Sunday Gravy for the Soul

July 28, 2022 | Jim Angehr

In a preview of upcoming Five Golden Things podcasts, on my docket is to record with a friend an episode about “our top five big books.” As in, myself and this other guy will countdown through not what we consider to be our five favorite books, nor the five most popular, nor the most famous. In this case, “big books” will simply mean “the longest we’ve ever read.” (Yes, it will be a pod that skews towards book nerds, but variety is the spice of FGT.)


Whenever we get around to recording that installment, one of the volumes that I’ll place on my list of honorable mentions—in this case, only because I haven’t finished it—is Giacomo Leopardi’s Zibaldone. It’s indeed a big book (2,592 pages!) and carries a fascinating backstory.

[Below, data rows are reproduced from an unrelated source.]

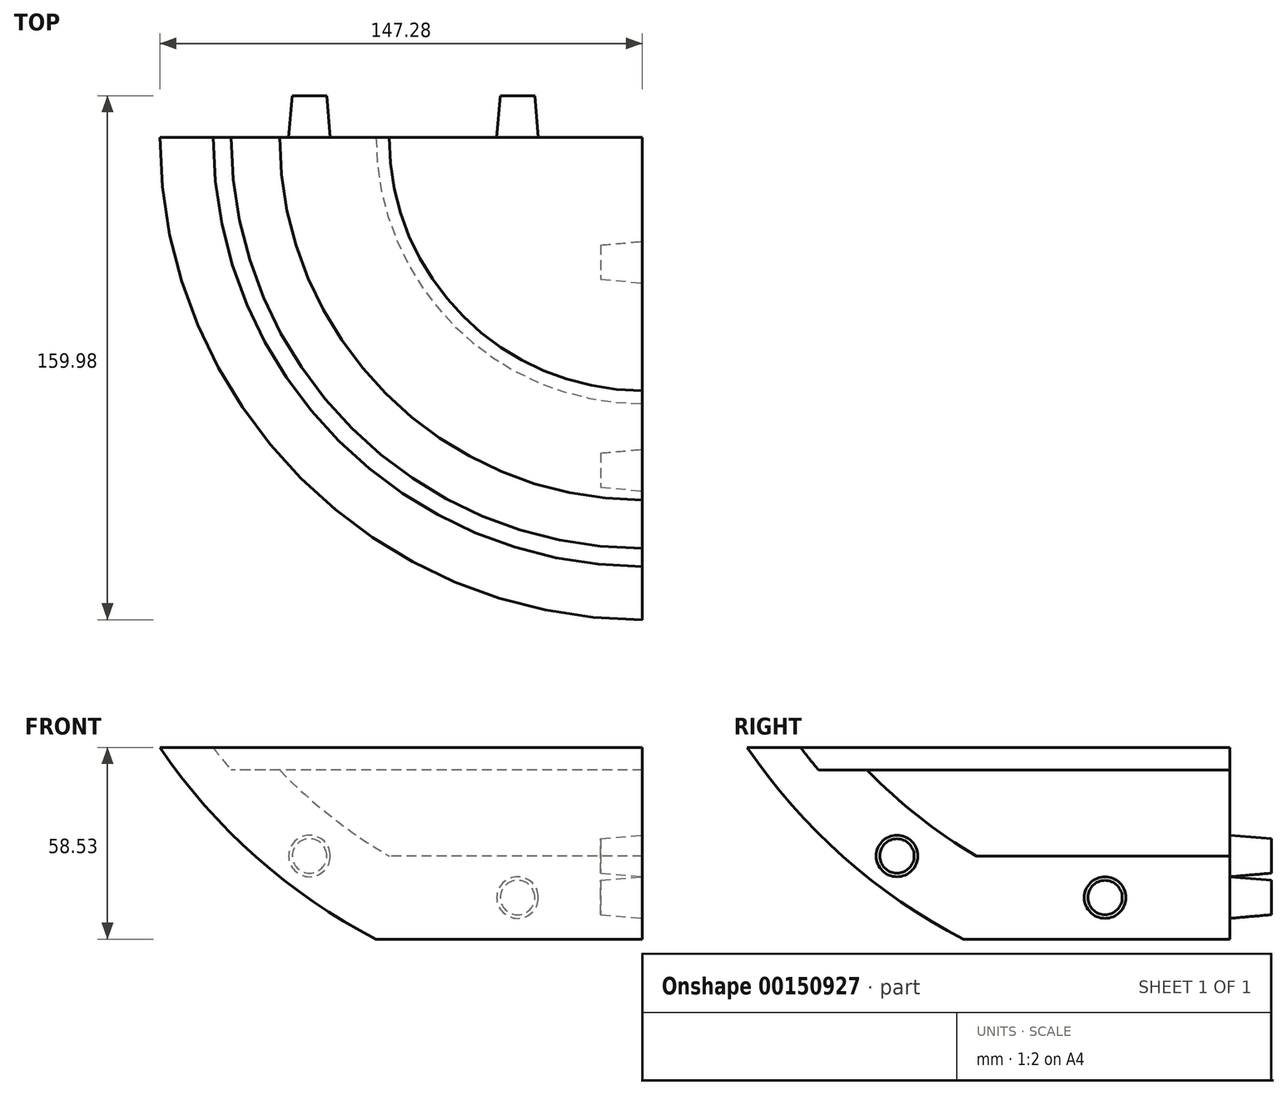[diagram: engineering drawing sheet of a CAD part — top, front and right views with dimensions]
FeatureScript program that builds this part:
annotation { "Feature Type Name" : "Feature", "Feature Type Description" : "" }
export const myFeature = defineFeature(function(context is Context, id is Id, definition is map)
    precondition{}
    {
        {
            var Q0;
            Q0=qCreatedBy(makeId("Front.planeOp"),FACE);
            var sketch = newSketch(context, id + "F0", { "sketchPlane" : qUnion([Q0])});
            skLineSegment(sketch, "E0", {"start": v(0, -158.13) * mm, "end": v(-81.28, -158.13) * mm});
            skArc(sketch, "E1", {"start": v(-147.28, -99.6) * mm, "mid": v(-117.97, -133.03) * mm, "end": v(-81.28, -158.13) * mm});
            skLineSegment(sketch, "E2", {"start": v(0, -158.13) * mm, "end": v(0, -132.73) * mm});
            skLineSegment(sketch, "E3", {"start": v(0, -132.73) * mm, "end": v(-77.33, -132.73) * mm});
            skArc(sketch, "E4", {"start": v(-110.71, -106.5) * mm, "mid": v(-94.93, -120.77) * mm, "end": v(-77.33, -132.73) * mm});
            skArc(sketch, "E5", {"start": v(-131.04, -99.6) * mm, "mid": v(-128.32, -103.09) * mm, "end": v(-125.5, -106.5) * mm});
            skLineSegment(sketch, "E6", {"start": v(-147.28, -99.6) * mm, "end": v(-131.04, -99.6) * mm});
            skLineSegment(sketch, "E7", {"start": v(-125.46, -106.5) * mm, "end": v(-125.5, -106.5) * mm});
            skLineSegment(sketch, "E8", {"start": v(-110.71, -106.5) * mm, "end": v(-125.46, -106.5) * mm});
            skSolve(sketch);
        }
        {
            var Q0;
            Q0=makeQuery(id+"F0.imprint","IMPRINT",FACE,{"disambiguationData":[TD([[makeQuery(id+"F0.imprint","IMPRINT",EDGE,{"derivedFrom":sQuery(id+"F0.wireOp",EDGE,"E0")}),-1.0]])]});
            var Q1;
            Q1=sQuery(id+"F0.wireOp",EDGE,"E2");
            revolve(context, id + "F1", {"entities" : qUnion([Q0]), "axis" : qUnion([Q1]), "revolveType" : RevolveType.ONE_DIRECTION, "angle" : 90 * degree});
        }
        {
            var Q0;
            Q0=makeQuery(id+"F1.opRevolve","SWEPT_FACE",FACE,{"disambiguationData":[OSD([sQuery(id+"F0.wireOp",EDGE,"61ceb981-69e5-4026-b42d-312605be9a4c1")])]});
            var Q1;
            Q1=makeQuery(id+"F1.opRevolve","CAP_FACE",FACE,{"disambiguationData":[OSD([sQuery(id+"F0.wireOp",EDGE,"E0"),sQuery(id+"F0.wireOp",EDGE,"E2"),sQuery(id+"F0.wireOp",EDGE,"61ceb981-69e5-4026-b42d-312605be9a4c1"),sQuery(id+"F0.wireOp",EDGE,"E3")])],"isStart":false});
            var Q2;
            Q2=makeQuery(id+"F1.opRevolve","SWEPT_FACE",FACE,{"disambiguationData":[OSD([sQuery(id+"F0.wireOp",EDGE,"E3")])]});
            shell(context, id + "F2", {"entities" : qUnion([Q0, Q1, Q2]), "thickness" : 25.4 * mm});
        }
        {
            var Q0;
            Q0=makeQuery(id+"F0.imprint","IMPRINT",FACE,{"disambiguationData":[TD([[makeQuery(id+"F0.imprint","IMPRINT",EDGE,{"derivedFrom":sQuery(id+"F0.wireOp",EDGE,"E0")}),-1.0]])]});
            var sketch = newSketch(context, id + "F3", { "sketchPlane" : qUnion([Q0])});
            skCircle(sketch, "E9", {"center": v(-101.6, -132.73) * mm, "radius": 6.35 * mm});
            skCircle(sketch, "E10", {"center": v(-38.1, -145.43) * mm, "radius": 6.35 * mm});
            skSolve(sketch);
        }
        {
            var Q0;
            Q0 = qSketchRegion(id + "F3", true);
            extrude(context, id + "F4", {"entities" : qUnion([Q0]), "operationType" : NewBodyOperationType.ADD, "oppositeDirection" : true, "depth" : 12.7 * mm, "hasDraft" : true, "draftAngle" : 5 * degree, "draftPullDirection" : true});
        }
        {
            var Q0;
            Q0=makeQuery(id+"F1.opRevolve","CAP_FACE",FACE,{"disambiguationData":[OSD([sQuery(id+"F0.wireOp",EDGE,"E0"),sQuery(id+"F0.wireOp",EDGE,"E1"),sQuery(id+"F0.wireOp",EDGE,"E2"),sQuery(id+"F0.wireOp",EDGE,"KVrDBEFT-p1Pk-LbOc-m4sr-b6uQapF1O2EA")])],"isStart":false});
            var sketch = newSketch(context, id + "F5", { "sketchPlane" : qUnion([Q0])});
            skCircle(sketch, "E11", {"center": v(-101.6, -132.73) * mm, "radius": 6.35 * mm});
            skCircle(sketch, "E12", {"center": v(-38.1, -145.43) * mm, "radius": 6.35 * mm});
            skSolve(sketch);
        }
        {
            var Q0;
            Q0=makeQuery(id+"F5.imprint","IMPRINT",FACE,{"disambiguationData":[TD([[makeQuery(id+"F5.imprint","IMPRINT",EDGE,{"derivedFrom":sQuery(id+"F5.wireOp",EDGE,"E11")}),1.0]])]});
            var Q1;
            Q1=makeQuery(id+"F5.imprint","IMPRINT",FACE,{"disambiguationData":[TD([[makeQuery(id+"F5.imprint","IMPRINT",EDGE,{"derivedFrom":sQuery(id+"F5.wireOp",EDGE,"E12")}),1.0]])]});
            var Q2;
            Q2=sQuery(id+"F5.wireOp",EDGE,"E11");
            var Q3;
            Q3=sQuery(id+"F5.wireOp",EDGE,"E12");
            extrude(context, id + "F6", {"entities" : qUnion([Q0, Q1]), "operationType" : NewBodyOperationType.REMOVE, "surfaceEntities" : qUnion([Q2, Q3]), "oppositeDirection" : true, "depth" : 12.7 * mm, "hasDraft" : true, "draftAngle" : 5 * degree, "draftPullDirection" : true});
        }
    });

Leopardi was born into a relatively wealthy Italian family in 1798 and lived the majority of his brief life in his hometown of Recanati before dying in 1837. Perennially sickly and saddled with a hunched back, Leopardi spent most of his hours reading through his parents’ voluminous library and kept a running journal of his reflections at one level about all of the books he consumed and more generally about life, the universe, and everything. Editors posthumously collected these journal entries and published them as Zibaldone di pensieri (literally “a hodge-podge of thoughts”) first in 1898. A trained classicist and poet, Leopardi’s musings in Zibaldone range from ancient to modern (for the time) literature, philosophy, philology, religion, poetry, love, and politics. Together it represents one of the boldest and most complex attempts from a single to comprehend the entirety of Western civilization.

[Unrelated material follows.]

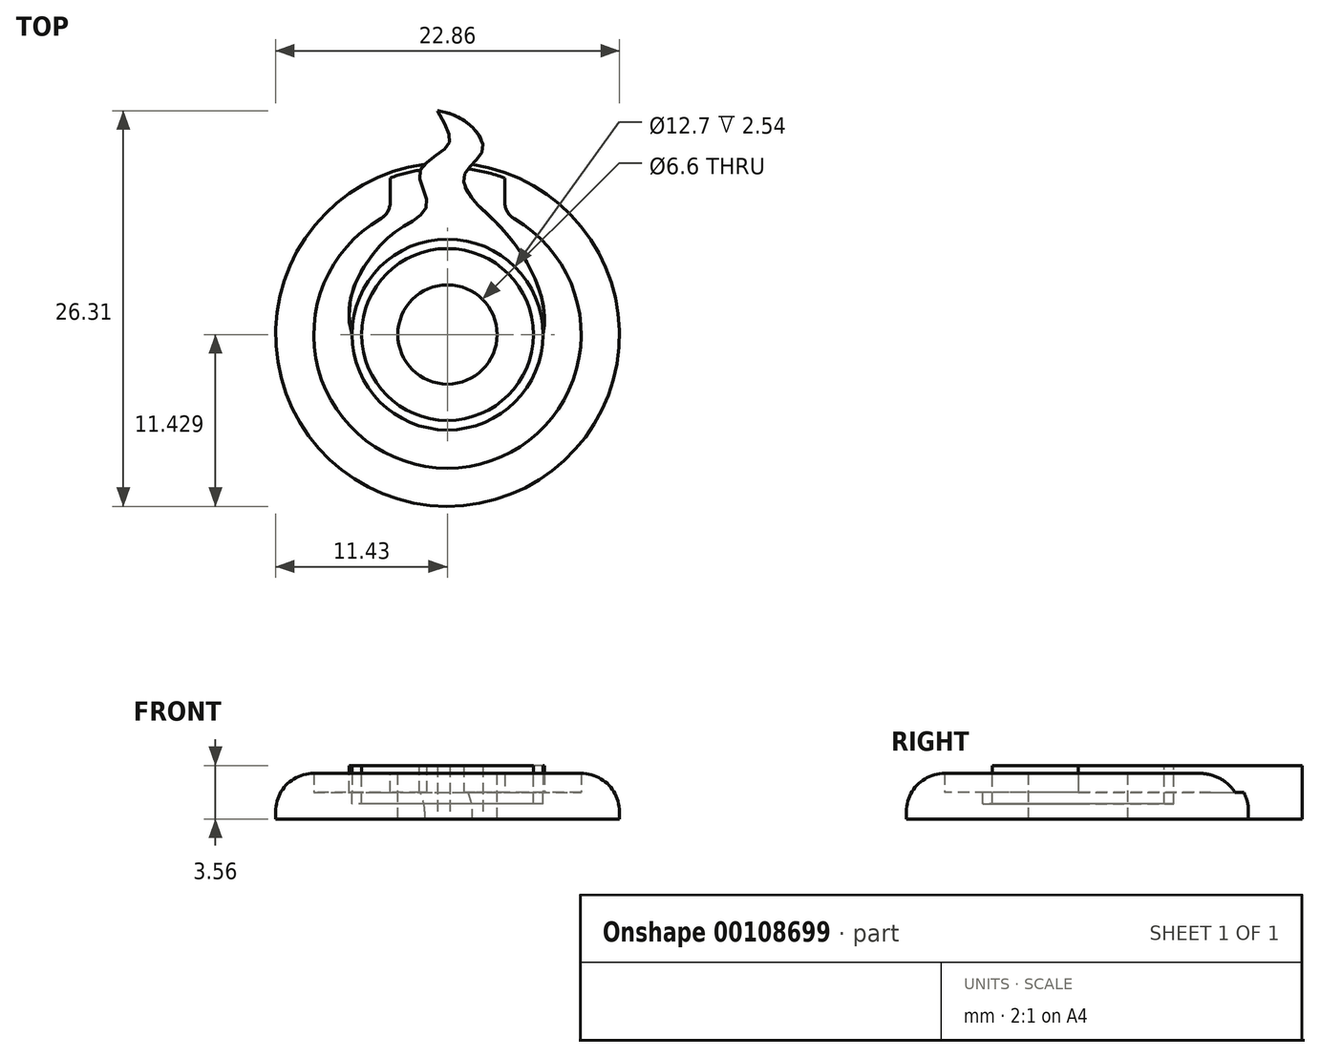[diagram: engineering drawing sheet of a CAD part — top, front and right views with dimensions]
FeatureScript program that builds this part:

However, the plot thickens even more! Zibaldone had been on my radar since my college days as one of those “whenever you get serious about pursuing the life of the mind, you need to read this” types of works, but the only problem was that I couldn’t read a single page of Italian, let alone 2,592 of them. You see, even though Zibaldone first saw the light of day in 1898, a complete edition was not to appear in English until about ten years ago. In the meantime, it was only polyglot English language writers—in my case, folks like authors Clive James and Tim Parks—who would intimate to their readers the wonders of Zibaldone. Kind of like the ultimate band-behind-the-band sort of thing. “Oh, you like [band X]? Well if only you could have heard [band Y]. [Band Y] was a huge influence on [band X] and actually much better, but [band Y] can only be heard by Victrola and seen in the background of the Zapruder film.” The brassy knoll!

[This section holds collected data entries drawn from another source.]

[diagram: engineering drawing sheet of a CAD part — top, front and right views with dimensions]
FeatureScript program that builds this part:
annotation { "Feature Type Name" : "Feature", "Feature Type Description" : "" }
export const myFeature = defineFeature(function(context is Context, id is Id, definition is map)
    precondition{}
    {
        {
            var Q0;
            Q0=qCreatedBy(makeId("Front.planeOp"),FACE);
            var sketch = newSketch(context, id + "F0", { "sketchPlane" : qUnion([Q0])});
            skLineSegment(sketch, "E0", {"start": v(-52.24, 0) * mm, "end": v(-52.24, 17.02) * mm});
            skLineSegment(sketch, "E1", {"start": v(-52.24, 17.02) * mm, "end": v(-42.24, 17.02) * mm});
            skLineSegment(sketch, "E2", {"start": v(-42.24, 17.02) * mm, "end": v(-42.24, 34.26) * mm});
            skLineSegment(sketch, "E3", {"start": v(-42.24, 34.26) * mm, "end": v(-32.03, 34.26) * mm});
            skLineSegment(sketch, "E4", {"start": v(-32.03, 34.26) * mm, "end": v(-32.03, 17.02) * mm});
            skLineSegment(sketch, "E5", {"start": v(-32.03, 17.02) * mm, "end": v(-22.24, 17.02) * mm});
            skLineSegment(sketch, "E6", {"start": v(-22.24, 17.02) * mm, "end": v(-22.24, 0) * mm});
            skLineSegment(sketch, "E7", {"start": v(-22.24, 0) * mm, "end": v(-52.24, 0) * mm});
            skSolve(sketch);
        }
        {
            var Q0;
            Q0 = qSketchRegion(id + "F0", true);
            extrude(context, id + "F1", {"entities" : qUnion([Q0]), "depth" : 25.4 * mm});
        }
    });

Well, sports fans, I finally grabbed my copy of Z last fall. (Why did it take me a few years finally to acquire it, you might reasonably ask? Been busy!) And while I wouldn’t say that Zibaldone is a page turner, I’ve been both ecstatic and a little relieved to discover that it is, in fact, a joy to read. My goal is to get through seven pages a week, which if I stay on track will net me 365 pages per year. Which still wouldn’t get me that far, but it would nevertheless mark genuine, if incremental, progress. Similarly to the duration of Bryce Harper’s contract, I recognize that I might die before everything finishes up. Still, I’m willing to take a swing.


And so, fair readers, and from one Giacomo to another: if Leopardi birthed Zibaldone, Angehr offers Letters To You, which will include periodic ruminations from the latter regarding the former. Stay tuned next week for my first foray into Z, in which I’ll weigh these sentiments from old Leopardi: “For an idea without a word or a way to express it is lost to us, or roams about undefined in our thoughts, and is imperfectly understood by we who have conceived it. With the word, it takes on body and almost visible, tangible, and distinct form.”

In its original context, Leopardi is off on one of his philosophy of language jags, but do you see any potential connections to other stuff there, too?